**Quoted passage:**
-- Begin --
Ever since my mom and I started baking macarons, it's become like an addiction! While the trees out back shivered in the rain, we made two new flavors: banana and lilac. They both are delicious.

A note about the lilac: we bought lilac in the hopes of coming close to a flavor like violet. It would be amazing to make violet macarons, but violet anything is expensive and hard to find. My mom and I trolled all the health food stores in the area, asking for violets, to no avail. But one shop had lilac and so we decided to take a chance on that flavor. Thank goodness - it's really good and it does taste a bit like violet.

These are the flavors we used. Left to Right: Banana for the cookie, chocolate for the whipped cream center, and lilac water for the other batch of cookies and whipped cream filling. The Watkins brand of extract is amazing! I highly recommend.

The lilac water is sweeter than rose water... I dunno, I kind of like the lilac better, haha. I wish that the food coloring had been darker - we have to play around with that some more.

4. Play with Misty

Done and Done!

5. Listen to The Midsummer Station

I love Owl City. It's a fact. frankly, the new album, The Midsummer Station, couldn't have come soon enough. I listened to it for the first time while driving to and from orientation, blowing out my eardrums because, you know, I have to turn up the volume in my car.

During the storm, this energetic, cheerful music washed away the worst of the thunder and lighting flashing outside.
-- End --
**Actions to take:**
- a) Reproduce the blog post word for word, starting at "Done and Done!" and ending at "lighting flashing outside.".
- b) List every flavoring the blog post names in the sentence that begins "Left to Right," in the order given there.

**Records supplied:**
-- Begin --
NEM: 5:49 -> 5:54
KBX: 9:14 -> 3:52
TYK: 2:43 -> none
-- End --
-- Begin --
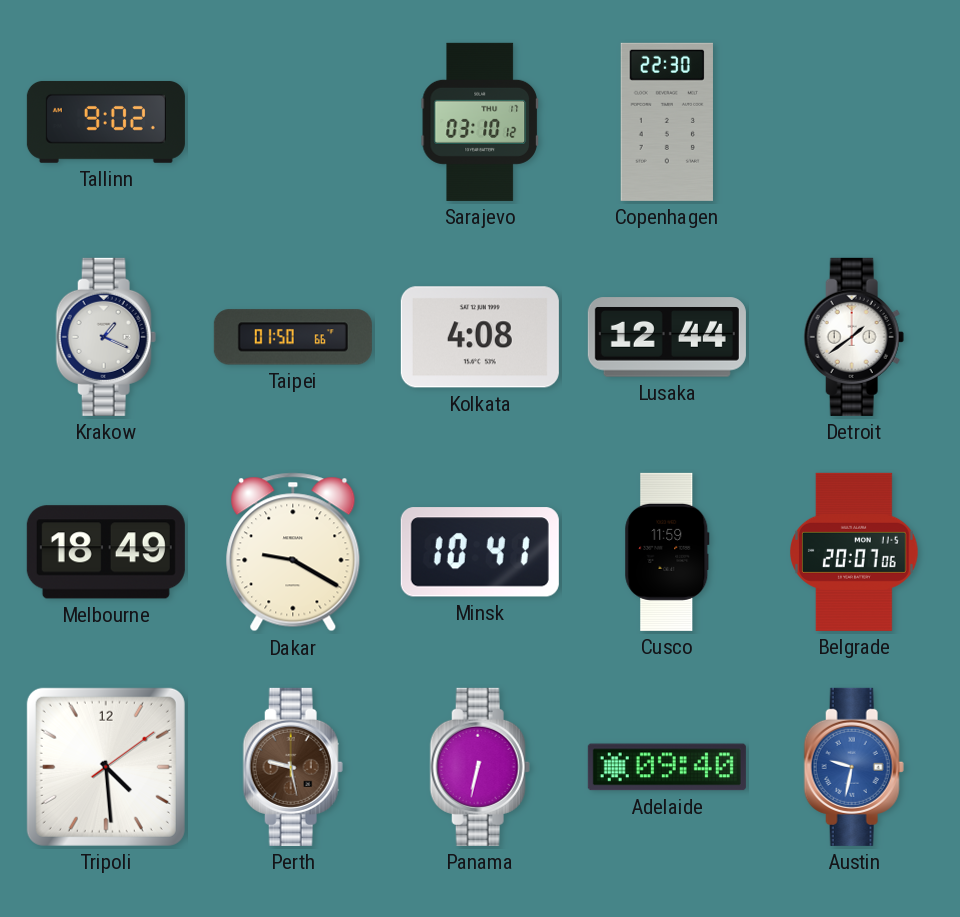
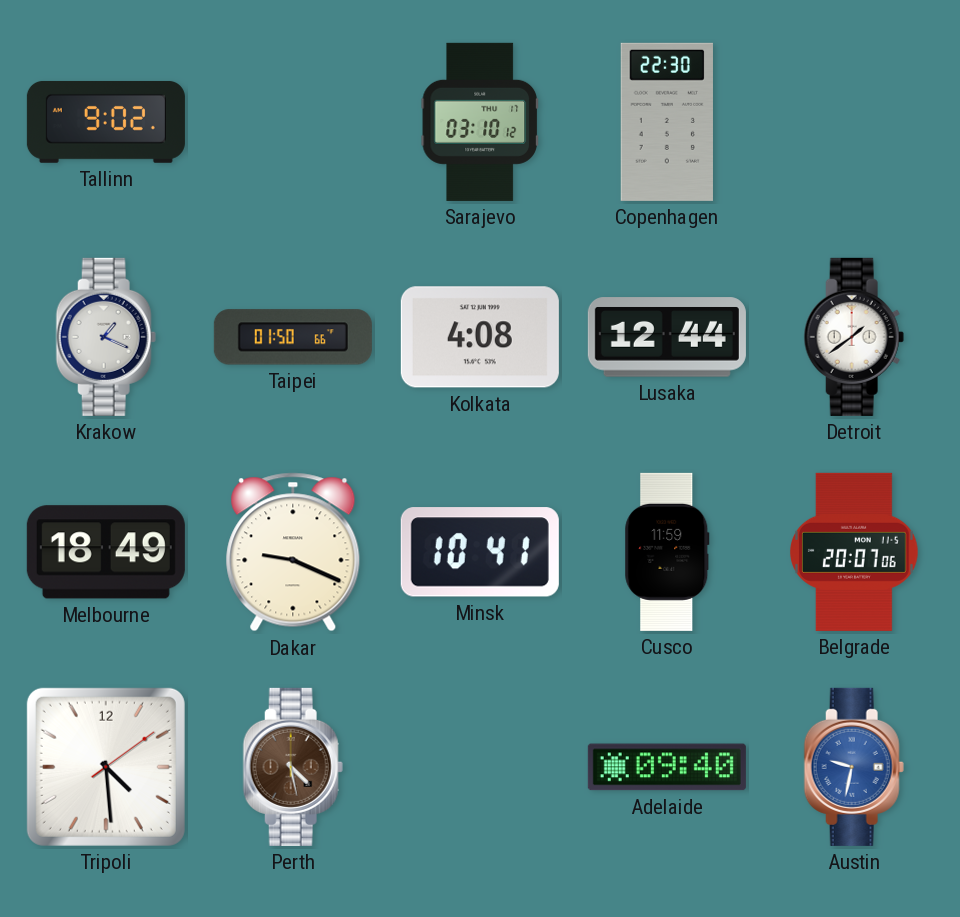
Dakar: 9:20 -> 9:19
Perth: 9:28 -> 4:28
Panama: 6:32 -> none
-- End --
**Worked answers:**
- a)
Done and Done!

5. Listen to The Midsummer Station

I love Owl City. It's a fact. frankly, the new album, The Midsummer Station, couldn't have come soon enough. I listened to it for the first time while driving to and from orientation, blowing out my eardrums because, you know, I have to turn up the volume in my car.

During the storm, this energetic, cheerful music washed away the worst of the thunder and lighting flashing outside.

- b)
Banana
Chocolate
Lilac water